The CMSA will host a weekly seminar running through 2020-21, where researchers from all areas of computer science present modern frontiers in computer science to the general mathematical audience. Talks shall be accessible to anyone with a good mathematical background; no domain-specific background is required. The seminar will run weekly on Tuesday 11:30 am ET.
In order to attend this seminar, please fill out this form.
For more information, contact the seminar organizer, Omri Ben-Eliezer (firstname.lastname@example.org).
|9/15/2020||Yannai A. Gonczarowski (Microsoft Research)|
|Title: The Menu-Size of Approximately Optimal Auctions|
Abstract: We consider a monopolist who wishes to sell n goods to a single additive buyer, where the buyer’s valuations for the goods are drawn according to independent distributions. It is well known that—unlike in the single item case—the revenue-optimal auction (a pricing scheme) may be complex, sometimes requiring a continuum of menu entries, that is, offering the buyer a choice between a continuum of lottery tickets. It is also known that simple auctions with a finite bounded number of menu entries (lotteries for the buyer to choose from) can extract a constant fraction of the optimal revenue, as well as that for the case of bounded distributions it is possible to extract an arbitrarily high fraction of the optimal revenue via a finite bounded menu size. Nonetheless, the question of the possibility of extracting an arbitrarily high fraction of the optimal revenue via a finite menu size, when the valuation distributions possibly have unbounded support (or via a finite bounded menu size when the support of the distributions is bounded by an unknown bound), remained open since the seminal paper of Hart and Nisan (2013), and so has the question of any lower-bound on the menu-size that suffices for extracting an arbitrarily high fraction of the optimal revenue when selling a fixed number of goods, even for two goods and even for i.i.d. bounded distributions.

--*--

[What needs to be done]:
According to the seminar announcement above, on what day and at what time does the seminar meet each week?

[Entries drawn from a collection]
--*--

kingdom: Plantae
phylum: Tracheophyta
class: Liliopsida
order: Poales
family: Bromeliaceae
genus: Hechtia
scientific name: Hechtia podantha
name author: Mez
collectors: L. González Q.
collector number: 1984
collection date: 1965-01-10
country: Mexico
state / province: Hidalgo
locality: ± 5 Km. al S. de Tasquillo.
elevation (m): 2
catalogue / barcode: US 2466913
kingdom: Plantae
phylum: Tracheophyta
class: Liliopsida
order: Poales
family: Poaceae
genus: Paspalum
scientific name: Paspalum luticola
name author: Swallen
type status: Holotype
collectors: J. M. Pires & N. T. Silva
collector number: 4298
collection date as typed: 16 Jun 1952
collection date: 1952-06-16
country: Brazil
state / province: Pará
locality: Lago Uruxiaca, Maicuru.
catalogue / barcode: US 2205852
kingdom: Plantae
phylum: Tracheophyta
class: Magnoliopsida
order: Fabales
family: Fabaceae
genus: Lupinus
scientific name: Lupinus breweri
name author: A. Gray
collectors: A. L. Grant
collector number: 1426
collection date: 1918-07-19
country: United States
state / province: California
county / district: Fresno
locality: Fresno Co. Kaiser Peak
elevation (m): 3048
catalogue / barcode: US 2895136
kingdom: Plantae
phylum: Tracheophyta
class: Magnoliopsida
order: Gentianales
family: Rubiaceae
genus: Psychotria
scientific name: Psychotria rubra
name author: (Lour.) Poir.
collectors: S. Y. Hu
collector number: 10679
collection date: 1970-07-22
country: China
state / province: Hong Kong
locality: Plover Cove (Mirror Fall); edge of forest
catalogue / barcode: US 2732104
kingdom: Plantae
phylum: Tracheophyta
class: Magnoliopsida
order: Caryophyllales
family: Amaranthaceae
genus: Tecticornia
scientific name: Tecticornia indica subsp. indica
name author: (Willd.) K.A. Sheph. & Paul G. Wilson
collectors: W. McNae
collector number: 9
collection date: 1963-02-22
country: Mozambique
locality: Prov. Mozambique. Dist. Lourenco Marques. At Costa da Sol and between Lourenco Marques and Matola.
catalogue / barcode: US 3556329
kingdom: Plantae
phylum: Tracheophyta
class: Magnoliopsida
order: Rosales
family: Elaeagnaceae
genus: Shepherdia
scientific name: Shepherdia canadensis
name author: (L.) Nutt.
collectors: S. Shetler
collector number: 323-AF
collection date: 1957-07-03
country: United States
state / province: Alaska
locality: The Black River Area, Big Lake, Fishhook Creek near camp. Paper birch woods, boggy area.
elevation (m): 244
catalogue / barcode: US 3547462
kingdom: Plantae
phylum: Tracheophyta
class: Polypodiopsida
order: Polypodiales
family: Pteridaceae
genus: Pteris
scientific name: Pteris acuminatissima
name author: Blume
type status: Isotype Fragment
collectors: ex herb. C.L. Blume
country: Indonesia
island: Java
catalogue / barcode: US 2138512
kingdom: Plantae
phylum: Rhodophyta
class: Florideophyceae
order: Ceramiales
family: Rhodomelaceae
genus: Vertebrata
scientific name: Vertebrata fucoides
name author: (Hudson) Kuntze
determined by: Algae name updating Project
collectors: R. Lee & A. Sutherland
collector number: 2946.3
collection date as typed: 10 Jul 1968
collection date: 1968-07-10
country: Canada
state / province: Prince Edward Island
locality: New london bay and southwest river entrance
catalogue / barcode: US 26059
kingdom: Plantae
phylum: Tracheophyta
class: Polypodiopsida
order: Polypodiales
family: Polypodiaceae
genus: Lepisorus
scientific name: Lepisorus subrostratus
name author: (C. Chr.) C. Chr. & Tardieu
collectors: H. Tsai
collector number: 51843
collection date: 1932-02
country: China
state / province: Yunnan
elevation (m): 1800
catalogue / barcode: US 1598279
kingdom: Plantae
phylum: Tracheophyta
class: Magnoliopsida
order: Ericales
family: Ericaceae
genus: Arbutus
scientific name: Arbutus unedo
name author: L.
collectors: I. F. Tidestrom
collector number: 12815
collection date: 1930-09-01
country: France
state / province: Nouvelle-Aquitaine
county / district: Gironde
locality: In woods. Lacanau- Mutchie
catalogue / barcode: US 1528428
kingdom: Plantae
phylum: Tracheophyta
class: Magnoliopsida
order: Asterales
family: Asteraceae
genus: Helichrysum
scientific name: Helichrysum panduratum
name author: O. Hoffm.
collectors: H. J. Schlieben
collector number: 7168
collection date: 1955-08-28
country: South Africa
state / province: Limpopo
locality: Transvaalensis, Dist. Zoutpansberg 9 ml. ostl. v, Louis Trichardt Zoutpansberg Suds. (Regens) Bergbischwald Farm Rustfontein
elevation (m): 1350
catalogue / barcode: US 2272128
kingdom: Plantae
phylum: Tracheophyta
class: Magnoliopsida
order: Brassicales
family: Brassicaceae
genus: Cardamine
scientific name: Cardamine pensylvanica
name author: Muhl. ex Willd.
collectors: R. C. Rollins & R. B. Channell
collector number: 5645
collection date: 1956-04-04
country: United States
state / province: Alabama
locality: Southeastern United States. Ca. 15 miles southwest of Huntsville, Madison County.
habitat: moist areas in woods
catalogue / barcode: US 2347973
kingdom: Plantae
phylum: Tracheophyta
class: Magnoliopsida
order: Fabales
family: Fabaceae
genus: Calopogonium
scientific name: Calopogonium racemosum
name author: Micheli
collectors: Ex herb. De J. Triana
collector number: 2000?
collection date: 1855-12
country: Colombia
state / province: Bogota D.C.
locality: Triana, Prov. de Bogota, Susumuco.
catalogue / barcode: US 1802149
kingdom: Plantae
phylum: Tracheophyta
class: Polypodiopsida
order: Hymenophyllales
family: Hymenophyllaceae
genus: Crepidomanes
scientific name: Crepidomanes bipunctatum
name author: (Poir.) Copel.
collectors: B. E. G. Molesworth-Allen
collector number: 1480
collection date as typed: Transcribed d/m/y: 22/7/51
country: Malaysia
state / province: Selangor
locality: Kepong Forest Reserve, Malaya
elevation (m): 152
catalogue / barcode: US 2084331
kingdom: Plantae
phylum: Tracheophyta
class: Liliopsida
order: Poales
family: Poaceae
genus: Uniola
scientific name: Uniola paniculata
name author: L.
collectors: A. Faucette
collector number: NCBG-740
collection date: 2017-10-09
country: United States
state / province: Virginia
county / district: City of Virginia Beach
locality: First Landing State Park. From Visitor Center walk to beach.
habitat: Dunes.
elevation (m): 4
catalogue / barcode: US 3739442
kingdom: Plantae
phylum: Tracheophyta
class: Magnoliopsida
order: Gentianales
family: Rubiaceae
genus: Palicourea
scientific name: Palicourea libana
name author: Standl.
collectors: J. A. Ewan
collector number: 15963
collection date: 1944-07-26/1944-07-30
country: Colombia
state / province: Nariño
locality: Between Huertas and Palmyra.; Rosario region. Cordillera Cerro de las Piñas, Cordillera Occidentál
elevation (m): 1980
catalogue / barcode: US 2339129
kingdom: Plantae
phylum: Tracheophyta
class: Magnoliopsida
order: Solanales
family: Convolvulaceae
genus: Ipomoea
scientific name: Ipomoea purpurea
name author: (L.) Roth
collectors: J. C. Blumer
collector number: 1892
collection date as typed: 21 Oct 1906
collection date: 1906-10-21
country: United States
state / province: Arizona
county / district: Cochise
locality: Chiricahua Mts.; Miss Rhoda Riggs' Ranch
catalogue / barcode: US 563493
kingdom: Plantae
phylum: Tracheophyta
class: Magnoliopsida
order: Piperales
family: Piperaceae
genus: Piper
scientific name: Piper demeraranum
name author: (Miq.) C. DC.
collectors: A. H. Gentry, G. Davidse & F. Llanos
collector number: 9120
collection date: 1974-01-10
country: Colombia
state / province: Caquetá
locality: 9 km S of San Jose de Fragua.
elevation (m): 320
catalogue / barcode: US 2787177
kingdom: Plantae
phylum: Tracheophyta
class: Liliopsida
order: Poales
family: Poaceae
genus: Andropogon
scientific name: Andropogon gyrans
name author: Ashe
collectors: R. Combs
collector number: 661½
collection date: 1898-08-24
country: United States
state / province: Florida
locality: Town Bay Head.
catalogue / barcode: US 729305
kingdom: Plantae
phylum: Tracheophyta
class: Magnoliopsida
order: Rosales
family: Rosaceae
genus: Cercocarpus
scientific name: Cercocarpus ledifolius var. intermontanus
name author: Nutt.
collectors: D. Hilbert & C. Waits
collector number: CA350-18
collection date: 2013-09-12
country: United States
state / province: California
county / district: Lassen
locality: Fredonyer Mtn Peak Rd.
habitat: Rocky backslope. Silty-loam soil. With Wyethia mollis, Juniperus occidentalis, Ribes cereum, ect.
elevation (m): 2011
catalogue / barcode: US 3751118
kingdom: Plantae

--*--

[Solution to the exercise]:
Tuesdays at 11:30 am ET.